His chest ached with fumes, and he could hear the dull thumping of his heart slow. Thier glowing faces took the whole of his mind, expanding util it was all he could see, and with it, he fell into the black abyss once more.

'''

Sweeney Todd stared at the crooked ceiling, with the rotted wood threatening to give way, crushing his head in. If only he were so lucky.

Mrs. Lovett--scratch that, he grimaced, Mrs. Todd--snorted beside him, her sunken face twitching in her heavy sleep. Her hair was more ascew then he had thought he'd ever be forced to see. Her body was twisted in the sheets, her arms hanging off the side of the filthy bed.

The wedding, like all else in life, was dull. He'd agreed to it, simply to shut her lip and stop her incessent begging. To him, it was no better then fifteen years of hard labor. She, on the other hand, had been giddy as a school girl. She'd worn an over-elaborate dress, though still reeking of the poor. A priest, one of the few still in existence, muttered the proceedings like one would at an execution. Perhaps he knew dear Mrs. Lovett.

At least Toby seemed excited.

Was Toby going to replace Joanna? Was he replacing his little daughter with a scrub boy?

Todd passed him on a dirty couch under an old blanket beside the bedroom. His cheeks, he could see even through the dark, was smudged with dirt.

Outside, the ocean churned, brewing with malice. Appropriate.

He didn't want a little shack beside the sea. He didn't want to even be here. He didn't want any of it. It was a strict matter of convienience. Maybe, not so convienent.

He walked towards the shore, the rocks cutting into his bare feet like knives. As though it mattered, he made his steps lighter.

The water barely touched his blackened, blistered toes.

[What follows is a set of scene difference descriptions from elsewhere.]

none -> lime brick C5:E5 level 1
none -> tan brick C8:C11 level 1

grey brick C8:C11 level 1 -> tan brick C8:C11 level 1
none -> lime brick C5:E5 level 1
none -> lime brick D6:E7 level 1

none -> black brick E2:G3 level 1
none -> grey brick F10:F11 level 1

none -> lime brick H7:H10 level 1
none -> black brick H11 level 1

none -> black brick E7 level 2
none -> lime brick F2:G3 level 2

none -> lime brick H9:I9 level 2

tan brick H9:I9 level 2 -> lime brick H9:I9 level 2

It was cold.

He fingered his razor blade, the one he'd promised Judge Turpins throat. Just like he'd promised Lucy, and whatever ill God decided to bestow this life upon him, that through anything, he'd be with her. Never had he been so sure to keep both.

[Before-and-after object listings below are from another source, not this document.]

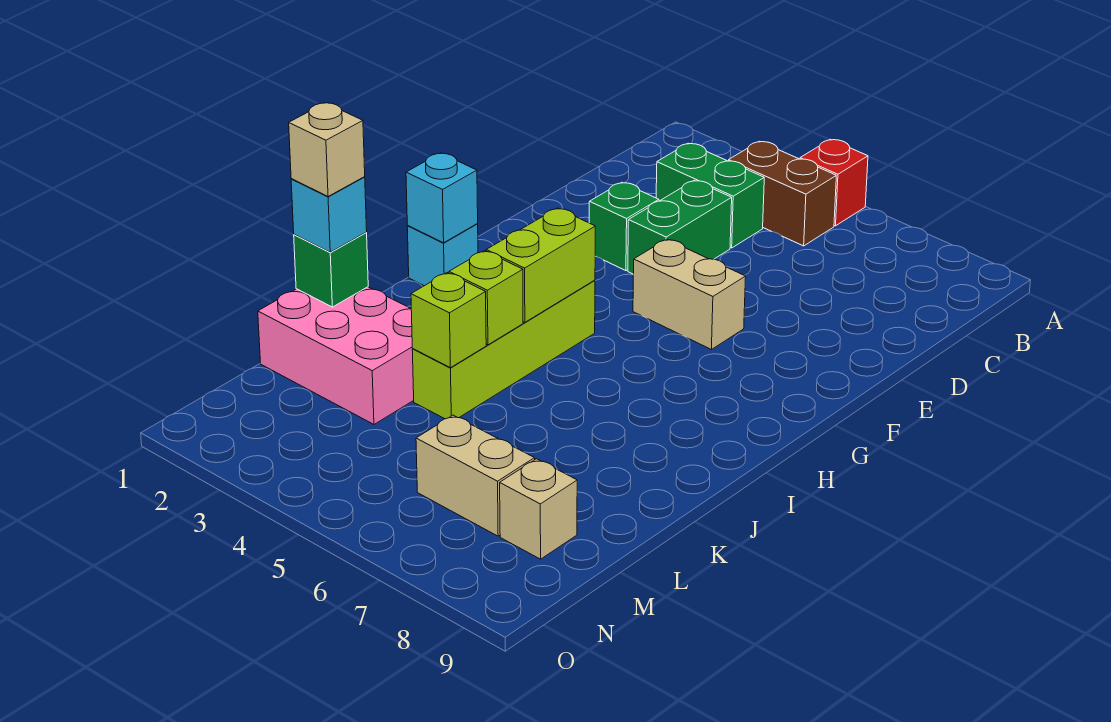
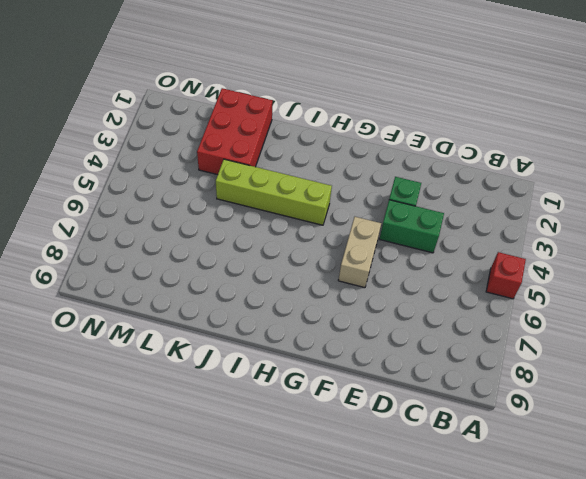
red brick K1:L3 level 1 -> pink brick K1:L3 level 1
none -> brown brick B4:B5 level 1
none -> green brick C3:C4 level 1
none -> cyan brick H1 level 1

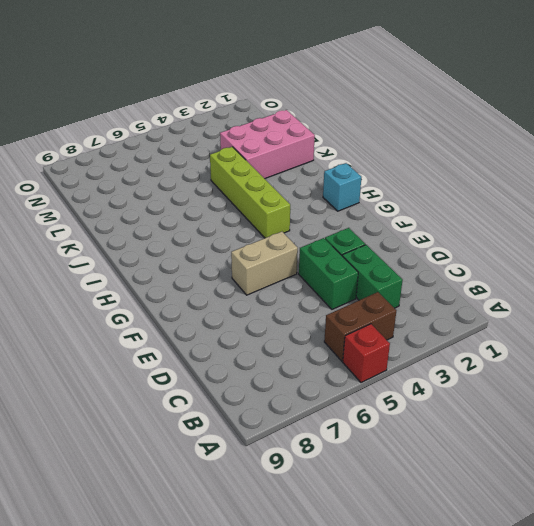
green brick C3:D3 level 1 -> green brick C3:C4 level 1
none -> tan brick M6:M7 level 1
none -> tan brick M8 level 1
none -> cyan brick H1 level 2

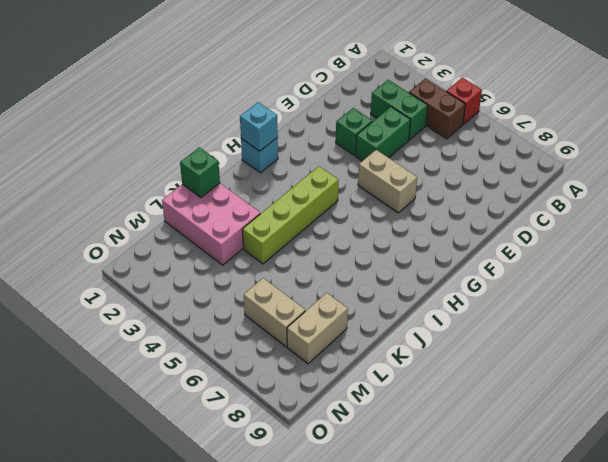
tan brick L8:M8 level 1 -> tan brick M8 level 1
none -> lime brick H4:I4 level 2
none -> lime brick J4 level 2
none -> lime brick K4 level 2

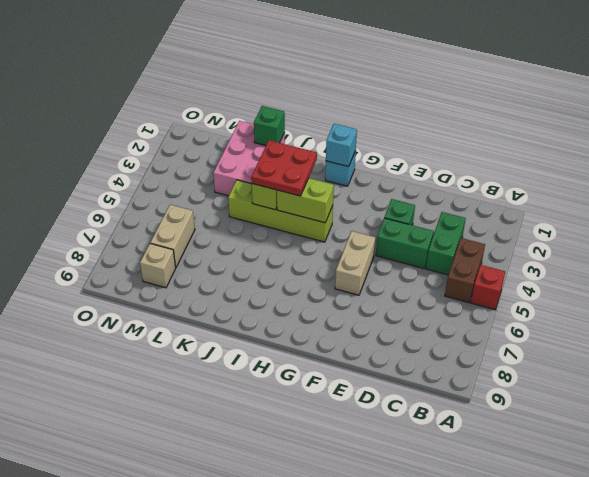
red plate I3:J4 level 3 -> none
none -> lime brick K4 level 2
none -> cyan brick K1 level 3
none -> tan brick K1 level 4

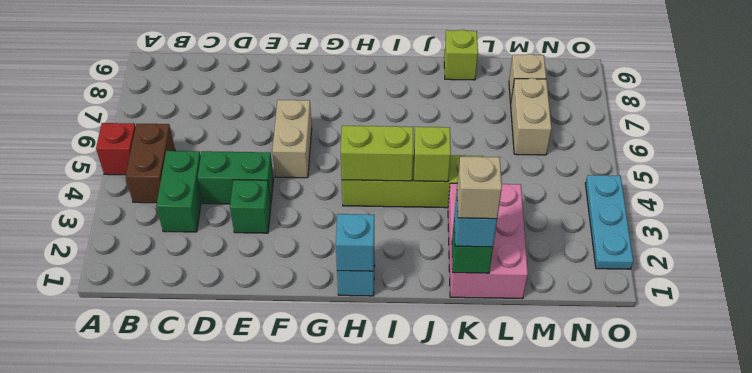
lime brick K9 level 1 -> lime brick K4 level 2
cyan plate O2:O4 level 1 -> none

He sighed, tossing the knife into the black water, along with it every promise he had ever made.

'''

"She's alive. Living out on the street over there. Gone mad, I'm afraid."

A/N Whoo! I'm back! This idea was stuck in my mind for a while, an I'm bored...and I ran out of Red Bull. The last two are pretty bad. The last one is short on purpose, and I'll let you imagine what would happen, because I'm not gonna go into that. Hope you like, maybe I'll think of more later.